[ESTRATTO]:
- - - -
Sembra infatti privo di senso da un lato ammettere che la Convenzione imponga il riconoscimento del trust e dall’altro lato privare detto riconoscimento, escludendo la trascrizione e quindi l’opponibilità ai terzi della separazione patrimoniale tipica di ogni trust, del suo aspetto più qualificante. Una tale impostazione parrebbe divenire addirittura irragionevole con riferimento al trust straniero, la cui ammissibilità alla luce della Convenzione è - ovviamente - pacifica.
Infine, altro problema sul quale gli interpreti hanno fornito risposte non univoche, concerne il regime degli atti dispositivi di beni in trust indebitamente compiuti dal trustee.
Il problema della tutela dell’avente causa in buona fede dal trustee (cosiddetto “bona fide purchaser without notice”) è tipico del diritto inglese dei trusts(8) , e la dottrina italiana, posta di fronte all’esegesi dell’art. 11 paragrafo secondo lettera d della Convenzione, stante la non importabilità in Italia della tecnica del tracing(9) si è interrogata sui rimedi di diritto interno idonei ad assicurare un risultato il più possibile affine.
In questa sede non è possibile esporre dettagliatamente i vari orientamenti dottrinali(10).
È sufficiente segnalare che secondo un orientamento abbastanza diffuso(11) , detti rimedi potrebbero essere costituiti, alternativamente, dall’annullamento del negozio dispositivo compiuto dal trustee per conflitto di interessi ex art. 1394(12) , dall’esperimento di un’azione aquiliana di risarcimento in forma specifica ex art. 2058 nei confronti di colui che, con dolo o anche solo con colpa, abbia acquistato dal trustee e dall’impugnazione del negozio dispositivo mediante azione revocatoria(13).
3. Il trust interno dopo l’entrata in vigore dell’art. 2645-ter
Occorre a questo punto verificare se e in che misura l’entrata in vigore dell’art. 2645-ter influisce sull’ambientazione del trust interno nell’ordinamento italiano.
Immediatamente dopo l’entrata in vigore della norma, una pronuncia emessa dal giudice tavolare del tribunale di Trieste(14) in una vicenda avente a oggetto, peraltro, la questione della trascrizione di un atto di trasferimento di beni al trustee di un trust interno, prese posizione anche sulla portata dell’art. 2645-ter.
- - - -
[DATI FORNITI]:
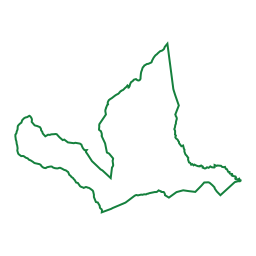 outline of Magdalena Mixtepec, Oaxaca, Mexico
{"feature_id": "50627088B67749224588844", "entity_name": "Magdalena Mixtepec", "entity_type": "district", "adm_level": 2, "iso_a3": "MEX", "parent_name": "Mexico", "parent_adm1": "Oaxaca", "projection": "robinson", "projection_center": [-96.912, 16.905], "detail": "fine", "context": "isolated", "style": "outline", "palette": "green", "viewbox_px": 256, "rotation_deg": 0, "n_neighbors": 0, "source": "geoboundaries", "source_scale": "gbopen_adm2", "svg_char_len": 4715}
<svg xmlns="http://www.w3.org/2000/svg" viewBox="0 0 256 256"><path d="M240.6,180.7L240.6,180.3L240.3,180.2L240.1,180.2L239.5,179.4L239.2,178.7L238.2,179.3L235.7,179.2L235.4,178.9L235.3,178.4L236.0,177.4L235.5,176.5L232.5,175.9L231.8,175.5L232.3,174.8L232.1,174.0L230.0,173.7L229.5,173.1L229.5,172.0L228.2,171.8L226.9,169.2L225.8,168.8L225.0,166.9L223.8,167.2L222.1,166.9L221.0,165.8L217.4,165.5L216.7,165.9L214.6,165.0L214.6,167.3L214.2,167.5L211.9,167.3L210.3,166.4L209.5,167.2L208.6,167.8L207.0,167.3L205.7,168.3L204.9,168.5L202.6,167.6L202.8,166.6L201.1,165.5L200.0,166.3L199.8,166.0L198.3,166.3L196.4,165.6L194.4,164.6L193.6,165.3L192.2,164.1L191.2,164.7L190.2,162.9L189.0,162.4L188.1,159.7L188.2,157.6L187.1,156.5L186.9,155.9L185.5,154.5L184.4,151.6L184.4,150.3L184.5,149.8L183.9,148.7L183.1,145.5L181.4,146.2L179.1,143.2L178.9,141.7L178.4,141.3L178.0,140.3L177.4,139.5L175.9,138.3L175.3,137.1L175.8,136.0L175.9,135.5L175.6,135.2L175.0,134.6L175.1,133.6L175.1,130.9L174.3,129.1L174.9,127.5L175.3,125.0L175.9,123.7L175.9,122.3L176.2,120.9L176.6,119.6L176.8,118.9L176.7,117.8L176.2,116.6L175.7,115.9L175.6,115.0L175.3,114.5L178.8,105.5L175.2,95.1L173.8,90.7L173.7,90.4L173.3,88.9L167.4,43.7L164.8,46.9L163.9,49.1L162.5,50.3L162.3,50.4L161.6,50.8L160.3,51.1L158.2,52.9L156.7,54.4L155.7,55.1L155.2,55.6L153.7,57.6L152.2,60.4L151.5,62.3L151.0,62.6L148.4,63.8L147.0,64.0L146.5,64.2L145.2,65.1L144.4,65.4L143.8,66.4L142.8,67.4L142.3,68.7L142.0,69.9L141.7,70.6L141.2,72.0L140.9,73.6L140.6,76.7L140.5,78.8L140.0,79.7L139.5,80.2L138.6,80.5L138.2,80.4L137.6,80.3L136.9,79.9L136.3,79.3L136.0,79.1L133.9,79.7L133.4,80.2L132.7,81.1L131.1,82.1L130.2,83.9L129.7,85.6L129.6,86.1L128.8,87.5L128.5,87.6L128.3,86.7L127.9,85.7L127.5,85.4L126.5,86.8L125.6,87.5L124.8,88.2L123.8,89.3L122.7,90.2L121.7,90.5L121.4,90.7L121.1,91.1L120.7,91.2L120.4,91.4L119.7,92.3L119.4,92.5L119.3,92.8L118.6,93.5L118.1,93.9L117.2,94.3L115.6,95.2L114.4,96.1L111.7,98.2L110.0,99.2L109.6,99.6L109.1,99.9L108.8,100.2L108.1,101.5L107.9,102.0L107.7,102.8L107.7,103.4L108.1,104.3L108.0,104.5L107.2,105.0L106.4,107.0L106.0,107.9L106.1,108.0L105.8,108.9L105.5,109.5L105.3,111.0L105.9,114.5L99.4,124.1L99.2,125.3L99.2,126.0L99.3,126.5L99.0,129.4L99.2,130.0L100.9,131.2L101.7,133.4L101.9,135.4L101.6,135.9L105.1,143.4L106.9,152.5L109.1,153.6L113.1,158.4L112.9,160.0L112.6,160.7L113.2,165.2L113.0,165.8L112.8,166.4L112.0,167.5L110.7,178.1L102.4,170.4L100.6,169.4L97.2,166.1L93.4,162.5L92.0,161.2L90.0,158.1L87.8,154.7L86.0,152.1L86.0,151.2L86.7,150.1L84.6,150.2L83.8,149.3L82.8,148.0L81.8,145.8L81.4,144.6L81.1,144.4L80.2,143.8L79.9,143.6L75.3,142.8L73.8,143.2L67.9,142.4L64.3,139.6L62.7,140.1L59.5,137.3L56.7,134.2L55.3,134.0L54.1,134.2L52.1,134.3L51.2,134.3L50.5,134.7L49.4,134.9L48.1,134.7L47.4,135.1L45.3,136.3L43.2,134.0L42.7,133.3L42.3,131.9L41.1,130.2L41.0,129.0L40.1,127.3L39.3,126.9L37.1,126.0L35.0,125.5L34.5,125.2L31.7,121.9L31.8,120.9L31.9,120.5L31.9,119.2L31.2,117.6L30.2,116.3L29.3,115.8L27.2,117.1L25.4,117.5L24.0,118.3L22.2,120.2L21.4,122.6L19.9,123.7L18.6,125.0L17.9,125.9L17.7,126.8L17.6,128.7L17.5,129.6L16.7,131.5L16.4,133.2L15.4,134.7L15.4,136.6L15.6,137.8L15.8,139.6L16.4,141.3L16.7,143.9L17.2,145.5L17.6,148.3L17.3,150.6L18.2,153.6L18.7,154.2L19.3,154.7L21.2,156.1L22.8,156.0L23.6,156.1L24.9,157.0L25.5,157.5L26.3,157.9L27.6,158.3L28.7,159.4L29.2,159.9L30.5,160.3L33.0,161.9L34.1,162.8L34.7,163.1L39.6,164.2L40.8,165.0L41.4,166.0L42.7,167.2L44.1,167.9L45.8,168.1L46.5,167.5L47.6,167.1L50.0,166.6L51.1,166.5L51.7,166.5L53.2,167.6L55.1,168.2L57.0,168.4L57.6,168.4L58.1,168.3L59.1,167.9L60.1,167.8L61.7,168.5L64.2,169.9L65.3,170.2L65.9,170.4L67.6,171.7L68.1,172.0L68.9,173.8L69.2,174.7L69.6,175.1L70.4,175.6L71.5,177.0L73.1,178.1L73.4,178.6L74.0,179.4L74.4,179.7L74.7,180.0L76.1,182.5L77.9,183.0L78.7,184.2L80.1,186.2L80.5,186.5L81.6,187.0L83.3,187.6L83.7,187.9L85.9,187.0L86.8,187.2L87.9,187.7L88.8,187.8L89.3,188.1L90.4,188.8L92.5,190.4L93.1,191.2L93.9,194.7L93.9,197.0L95.9,202.0L97.8,202.5L99.7,205.8L99.9,207.5L100.3,208.3L101.6,209.3L101.8,209.8L102.0,210.4L101.8,212.3L111.3,208.8L112.5,208.1L125.5,202.6L134.7,195.7L136.0,195.1L136.5,195.0L137.9,195.4L141.2,194.6L141.6,194.7L142.4,194.8L143.4,194.5L144.2,194.3L146.1,194.4L147.1,193.8L148.4,193.6L149.2,193.2L155.0,192.0L156.0,192.1L157.2,191.7L158.5,190.5L158.6,190.4L160.2,191.1L160.8,191.2L161.0,191.7L161.7,192.0L162.8,192.0L163.6,192.0L164.1,192.4L164.9,194.1L165.0,195.2L168.9,197.6L176.5,192.1L183.2,190.3L188.6,191.1L195.3,191.9L201.4,185.7L204.2,182.5L208.3,182.3L209.5,182.7L212.4,185.2L214.5,187.4L214.7,188.4L215.1,189.1L216.8,191.5L220.4,195.2L234.8,182.1L236.0,181.8L237.7,181.3L238.9,181.2L239.8,181.3L240.6,180.7Z" fill="none" stroke="#15803d" stroke-width="2"/></svg>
- - - -
[COMPITI DA SVOLGERE]:
1. Secondo il testo sul trust, quale tecnica del diritto inglese non è importabile in Italia?
2. Prosegui il testo sul trust partendo dall'ultima frase riportata.
L'elenco non serve per nessuno dei compiti.

[RISPOSTE PER COMPITO]:
1. La tecnica del tracing.

2.
In questo provvedimento si affermò che l’art. 2645-ter non avrebbe introdotto nel nostro ordinamento un nuovo tipo di negozio di destinazione, ma soltanto «un particolare tipo di effetto negoziale, quello di destinazione … accessorio rispetto agli altri effetti di un negozio tipico o atipico cui può accompagnarsi».
La norma, secondo il tribunale, non conterrebbe alcun indice da cui desumere l’avvenuta creazione di una nuova figura negoziale, non essendone chiara né la natura unilaterale o bilaterale, né il carattere oneroso o gratuito, né la presenza di effetti traslativi o obbligatori.
Non può non notarsi, tuttavia, come la norma, sebbene imprecisa, contenga certamente numerose tracce di disciplina sostanziale (forma, soggetti, oggetto, durata, regime di responsabilità dei beni destinati), per cui la pronuncia (come anche quella recente di Trib. Reggio Emilia) desta perplessità laddove, in virtù di una sorta di interpretatio abrogans, afferma che l’art. 2645-ter in alcun modo abbia introdotto nel nostro ordinamento la disciplina di una figura negoziale.
La soluzione dei rapporti tra atto di destinazione e trust interno dipende dalla posizione che si ritiene di assumere nei confronti della Convenzione de L’Aja.
Seguendo la tesi minoritaria, si dovrebbe appunto concludere che la Convenzione de L’Aja legittimi esclusivamente il riconoscimento dei soli trust c.d. stranieri.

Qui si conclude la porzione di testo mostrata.